How Do Christmas Cracker Puns Influence Our Brains?

A group groaning around a Christmas dinner
The secret to a good festive cracker joke is not whether it is funny but if it can elicit moans at a dinner table, experts suggest.

"What was the price did Santa's sleigh cost? Zero, it was on the house."

This quip is greeted with moans that echo through a warehouse in the capital.

We're at a joke-testing session with a firm that makes products for social events. Its repertoire includes festive crackers.

The firm's owner smiles, almost apologetically at the gag. But the joke has been selected and will feature in upcoming crackers.

"The success is gauged by the gag by the number of moans and the intensity of the groans around the table," the founder explains.

The secret to a great Christmas cracker pun is not the same as a stand-up joke in itself. It is all about the context - in this instance, the communal laughter of the holiday dinner table with elders, kids and potentially friends.

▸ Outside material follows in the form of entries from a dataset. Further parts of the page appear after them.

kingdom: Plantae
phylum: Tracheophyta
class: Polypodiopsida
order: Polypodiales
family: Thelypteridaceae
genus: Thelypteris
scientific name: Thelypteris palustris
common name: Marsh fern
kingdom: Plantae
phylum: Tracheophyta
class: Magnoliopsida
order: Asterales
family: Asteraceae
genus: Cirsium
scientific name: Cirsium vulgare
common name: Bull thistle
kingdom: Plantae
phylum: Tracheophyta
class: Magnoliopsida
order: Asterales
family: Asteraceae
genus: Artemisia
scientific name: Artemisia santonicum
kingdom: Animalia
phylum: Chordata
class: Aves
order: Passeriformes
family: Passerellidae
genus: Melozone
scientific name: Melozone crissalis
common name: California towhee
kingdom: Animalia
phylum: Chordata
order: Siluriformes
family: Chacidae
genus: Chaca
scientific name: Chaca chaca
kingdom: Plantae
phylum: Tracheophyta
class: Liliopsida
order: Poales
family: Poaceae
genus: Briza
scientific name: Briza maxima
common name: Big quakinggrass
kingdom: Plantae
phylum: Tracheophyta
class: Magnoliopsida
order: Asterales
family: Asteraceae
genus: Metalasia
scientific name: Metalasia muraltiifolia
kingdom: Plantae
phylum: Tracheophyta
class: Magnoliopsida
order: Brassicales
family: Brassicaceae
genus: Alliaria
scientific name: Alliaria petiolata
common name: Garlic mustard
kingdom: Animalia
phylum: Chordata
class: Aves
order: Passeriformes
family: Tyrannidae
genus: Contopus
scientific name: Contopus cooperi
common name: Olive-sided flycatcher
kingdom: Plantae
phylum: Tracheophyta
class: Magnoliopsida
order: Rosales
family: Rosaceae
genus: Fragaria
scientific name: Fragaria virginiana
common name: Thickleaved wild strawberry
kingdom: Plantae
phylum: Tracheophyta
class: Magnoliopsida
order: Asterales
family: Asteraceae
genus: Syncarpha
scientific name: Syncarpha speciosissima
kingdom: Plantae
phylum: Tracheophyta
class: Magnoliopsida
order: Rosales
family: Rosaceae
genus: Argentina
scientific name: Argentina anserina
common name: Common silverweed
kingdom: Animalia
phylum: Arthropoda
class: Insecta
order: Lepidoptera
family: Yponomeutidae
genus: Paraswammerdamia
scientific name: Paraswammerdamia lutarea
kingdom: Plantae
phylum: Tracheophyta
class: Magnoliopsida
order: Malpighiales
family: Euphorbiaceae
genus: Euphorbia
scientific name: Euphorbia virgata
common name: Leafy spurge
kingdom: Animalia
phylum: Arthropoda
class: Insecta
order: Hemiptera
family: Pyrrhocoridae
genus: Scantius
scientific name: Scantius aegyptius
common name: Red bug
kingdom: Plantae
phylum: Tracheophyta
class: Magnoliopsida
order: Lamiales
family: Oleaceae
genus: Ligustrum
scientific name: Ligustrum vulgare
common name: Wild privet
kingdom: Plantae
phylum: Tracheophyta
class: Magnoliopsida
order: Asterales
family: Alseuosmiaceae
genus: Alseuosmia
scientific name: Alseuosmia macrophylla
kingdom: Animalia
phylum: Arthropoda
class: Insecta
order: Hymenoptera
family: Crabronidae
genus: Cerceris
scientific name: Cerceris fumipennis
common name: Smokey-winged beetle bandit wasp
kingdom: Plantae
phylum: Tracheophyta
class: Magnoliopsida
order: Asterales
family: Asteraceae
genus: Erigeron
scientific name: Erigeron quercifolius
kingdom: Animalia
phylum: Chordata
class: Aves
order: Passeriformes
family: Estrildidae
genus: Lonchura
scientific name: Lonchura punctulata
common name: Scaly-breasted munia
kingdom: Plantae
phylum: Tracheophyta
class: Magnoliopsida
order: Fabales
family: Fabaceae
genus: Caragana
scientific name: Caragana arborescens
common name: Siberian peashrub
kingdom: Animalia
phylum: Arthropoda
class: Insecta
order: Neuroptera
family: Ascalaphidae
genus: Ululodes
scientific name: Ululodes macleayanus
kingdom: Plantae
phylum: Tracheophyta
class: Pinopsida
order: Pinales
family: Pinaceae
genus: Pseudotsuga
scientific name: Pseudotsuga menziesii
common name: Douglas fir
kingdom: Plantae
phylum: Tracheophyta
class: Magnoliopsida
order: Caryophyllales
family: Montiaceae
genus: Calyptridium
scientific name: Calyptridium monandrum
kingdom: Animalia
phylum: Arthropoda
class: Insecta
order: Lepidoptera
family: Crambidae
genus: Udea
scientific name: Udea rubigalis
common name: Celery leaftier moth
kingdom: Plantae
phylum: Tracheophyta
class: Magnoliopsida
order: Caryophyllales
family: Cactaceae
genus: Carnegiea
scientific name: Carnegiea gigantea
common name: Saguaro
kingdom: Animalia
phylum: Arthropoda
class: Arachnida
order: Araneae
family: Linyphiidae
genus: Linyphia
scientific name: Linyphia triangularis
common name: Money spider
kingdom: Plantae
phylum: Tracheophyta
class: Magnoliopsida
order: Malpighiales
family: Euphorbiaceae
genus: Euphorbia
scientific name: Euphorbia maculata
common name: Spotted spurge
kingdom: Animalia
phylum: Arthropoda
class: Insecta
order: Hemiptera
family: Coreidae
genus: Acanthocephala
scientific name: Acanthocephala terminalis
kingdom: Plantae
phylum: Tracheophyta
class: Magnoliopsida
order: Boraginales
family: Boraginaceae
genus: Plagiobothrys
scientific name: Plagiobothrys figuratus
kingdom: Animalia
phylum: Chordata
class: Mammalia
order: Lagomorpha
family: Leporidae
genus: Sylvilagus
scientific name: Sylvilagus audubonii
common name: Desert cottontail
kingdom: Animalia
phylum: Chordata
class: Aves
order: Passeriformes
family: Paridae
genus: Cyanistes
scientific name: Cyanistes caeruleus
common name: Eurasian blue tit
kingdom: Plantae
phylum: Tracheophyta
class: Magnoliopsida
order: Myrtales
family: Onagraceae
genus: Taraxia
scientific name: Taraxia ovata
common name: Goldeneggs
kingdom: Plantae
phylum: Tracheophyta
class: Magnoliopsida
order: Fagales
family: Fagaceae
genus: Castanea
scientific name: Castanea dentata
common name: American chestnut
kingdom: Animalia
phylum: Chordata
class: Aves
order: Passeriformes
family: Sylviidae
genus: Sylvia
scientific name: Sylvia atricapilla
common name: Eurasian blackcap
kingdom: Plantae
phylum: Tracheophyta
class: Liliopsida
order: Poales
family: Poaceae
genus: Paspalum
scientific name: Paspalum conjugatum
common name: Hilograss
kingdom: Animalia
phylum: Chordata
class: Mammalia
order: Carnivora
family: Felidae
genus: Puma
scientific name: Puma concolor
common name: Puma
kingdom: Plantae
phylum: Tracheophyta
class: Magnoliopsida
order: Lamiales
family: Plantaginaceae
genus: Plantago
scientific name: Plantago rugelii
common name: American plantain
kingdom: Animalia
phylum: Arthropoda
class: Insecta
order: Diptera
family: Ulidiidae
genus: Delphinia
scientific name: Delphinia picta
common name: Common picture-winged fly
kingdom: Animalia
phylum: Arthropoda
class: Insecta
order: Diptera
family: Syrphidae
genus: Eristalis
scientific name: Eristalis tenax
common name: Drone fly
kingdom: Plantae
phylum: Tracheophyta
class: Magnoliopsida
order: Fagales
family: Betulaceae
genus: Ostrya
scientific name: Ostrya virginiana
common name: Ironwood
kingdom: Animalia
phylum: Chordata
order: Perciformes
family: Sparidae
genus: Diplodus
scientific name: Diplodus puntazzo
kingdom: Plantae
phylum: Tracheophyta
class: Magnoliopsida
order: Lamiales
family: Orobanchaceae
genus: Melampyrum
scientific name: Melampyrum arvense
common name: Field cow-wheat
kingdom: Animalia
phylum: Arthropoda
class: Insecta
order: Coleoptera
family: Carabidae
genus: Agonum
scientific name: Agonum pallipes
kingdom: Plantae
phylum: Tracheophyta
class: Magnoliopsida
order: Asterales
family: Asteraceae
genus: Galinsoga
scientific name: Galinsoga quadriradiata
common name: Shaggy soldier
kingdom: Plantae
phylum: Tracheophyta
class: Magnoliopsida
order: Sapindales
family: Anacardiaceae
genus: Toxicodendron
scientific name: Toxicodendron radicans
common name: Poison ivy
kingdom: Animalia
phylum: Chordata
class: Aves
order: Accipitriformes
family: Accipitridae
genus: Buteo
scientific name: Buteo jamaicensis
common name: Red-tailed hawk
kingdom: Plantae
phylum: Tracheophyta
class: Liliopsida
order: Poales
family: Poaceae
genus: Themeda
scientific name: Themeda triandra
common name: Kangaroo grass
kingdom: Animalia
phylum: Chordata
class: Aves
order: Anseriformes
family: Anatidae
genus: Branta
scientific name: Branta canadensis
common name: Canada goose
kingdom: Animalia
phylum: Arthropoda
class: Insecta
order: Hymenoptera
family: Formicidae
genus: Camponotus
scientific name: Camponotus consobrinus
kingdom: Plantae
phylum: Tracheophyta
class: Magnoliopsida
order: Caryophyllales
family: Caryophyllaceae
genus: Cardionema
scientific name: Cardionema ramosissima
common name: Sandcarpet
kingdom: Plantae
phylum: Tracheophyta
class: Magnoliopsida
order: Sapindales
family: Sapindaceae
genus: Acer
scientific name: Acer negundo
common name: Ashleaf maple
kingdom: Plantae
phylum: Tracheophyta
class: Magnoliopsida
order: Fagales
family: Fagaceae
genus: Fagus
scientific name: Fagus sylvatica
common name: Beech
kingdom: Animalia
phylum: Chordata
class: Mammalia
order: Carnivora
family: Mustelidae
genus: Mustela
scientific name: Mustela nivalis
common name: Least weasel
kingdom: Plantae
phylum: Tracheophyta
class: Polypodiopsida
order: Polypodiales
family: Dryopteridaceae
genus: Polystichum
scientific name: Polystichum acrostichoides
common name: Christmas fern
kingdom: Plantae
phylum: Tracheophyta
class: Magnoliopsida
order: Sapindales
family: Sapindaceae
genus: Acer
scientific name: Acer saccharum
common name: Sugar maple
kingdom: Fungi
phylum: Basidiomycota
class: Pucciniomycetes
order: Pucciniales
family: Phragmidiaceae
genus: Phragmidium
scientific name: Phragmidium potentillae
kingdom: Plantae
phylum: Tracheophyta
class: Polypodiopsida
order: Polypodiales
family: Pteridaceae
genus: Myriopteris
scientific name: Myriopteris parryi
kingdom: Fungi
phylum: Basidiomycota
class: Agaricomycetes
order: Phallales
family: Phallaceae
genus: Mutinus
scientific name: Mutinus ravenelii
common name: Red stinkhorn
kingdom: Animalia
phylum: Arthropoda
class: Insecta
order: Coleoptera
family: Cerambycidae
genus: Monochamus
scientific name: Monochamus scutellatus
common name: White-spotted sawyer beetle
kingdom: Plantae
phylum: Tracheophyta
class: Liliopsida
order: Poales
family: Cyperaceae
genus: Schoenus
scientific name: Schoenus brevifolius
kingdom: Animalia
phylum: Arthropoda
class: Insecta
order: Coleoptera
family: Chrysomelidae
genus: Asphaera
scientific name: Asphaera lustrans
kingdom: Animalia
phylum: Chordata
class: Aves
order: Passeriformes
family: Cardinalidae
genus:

"The goal is for the joke to be a thing that unites the eight-year-old in harmony with the grandparent," she adds.

The Neuroscience Of Communal Laughter

Gathering to experience shared laughter is not only nothing new, experts say, it is probably to be older than humanity.

"So when you are laughing with others at the Christmas dinner you are dropping into what's very likely a truly ancient mammal play vocalisation," says a professor.

Communal laughter, she explains, aids in make and maintain social bonds between people.

Scientists have discovered that a lack of such interactions can significantly damage mental and physical health.

"Those you converse with, and laugh with, it leads to increased amounts of 'happy chemical' uptake," she continues.

These natural chemicals are the brain's "happy chemicals" and are released both to alleviate stress and pain and in response to pleasurable activities, such as chuckling with friends over a particularly awful festive cracker joke.

"It's not simply chuckling at a silly joke with a holiday cracker," she states. "You are in fact performing a lot of the really vital task of making, maintaining the connections you have with the people you care about."

Which Happens In the Brain?

But what is actually taking place inside the mind when we hear a gag?

A tremendous amount happens in reaction to comedy, it turns out.

Employing brain scanning technology, a kind of neural imager which indicates which parts of the mind are more active, scientists have been able to map the regions that get more blood.

Testing entails imaging the minds of healthy participants and then subjecting them to a database of humorous words, accompanied by either a non-emotional sound, or recorded chuckles.

"During the study we observed a really interesting pattern of activation," says the professor.

A joke stimulates not just the areas of the brain in charge of auditory processing and interpreting language, but also brain regions associated with both planning and initiating motion and those linked to sight and recall.

Put all of this together, and individuals hearing a joke have a sophisticated series of neural responses that underpin the laughter we experience.

The Infectious Power of Chuckles

Researchers discovered that when a humorous phrase is combined with laughter there is a greater response in the brain than the identical phrase when accompanied by a non-emotional sound.

"This activation occurred in areas of the brain that you would use to contort your expression into a smile or a laugh," the professor says.

It indicates people are not just responding to humorous words, they are reacting to the amusement that follows them.

Amusement, according to the expert, can be infectious.

So what does this mean for the laughter heard at a holiday gathering?

"People laugh harder when you are familiar with others," she notes, "and you laugh more when you like them or care for them."

When it comes to festive cracker puns, she says, the feel-good factor is more likely to be triggered not by the joke itself, but from the reaction to it.

"It's the laughter. The joke is the terrible Christmas cracker joke, and it's just a pretext to laugh together."

The Search for the Ideal Cracker Joke

Is it possible to find the ultimate gag?

Likely not, but that has not prevented experts from attempting to.

Years ago, a professor set up a research search for the world's most humorous joke.

Over 40,000 gags later, with scores lodged by 350,000 participants around the world, he has a clearer idea than many as to what works and what fails.

The perfect festive cracker joke needs to be brief, he says.

"But they also be poor jokes, jokes that make us groan," he continues.

The more "awful" the joke, he says the better.

"The reason is that if nobody finds it funny – it's the joke's fault, not your own.

"The fascinating part about the Christmas cracker jokes is that none of us considers them funny.

"That's a shared experience around the gathering and I think it's lovely."

Linda Kelly
Linda Kelly

A tech enthusiast and gaming aficionado with over a decade of experience in digital media and content creation.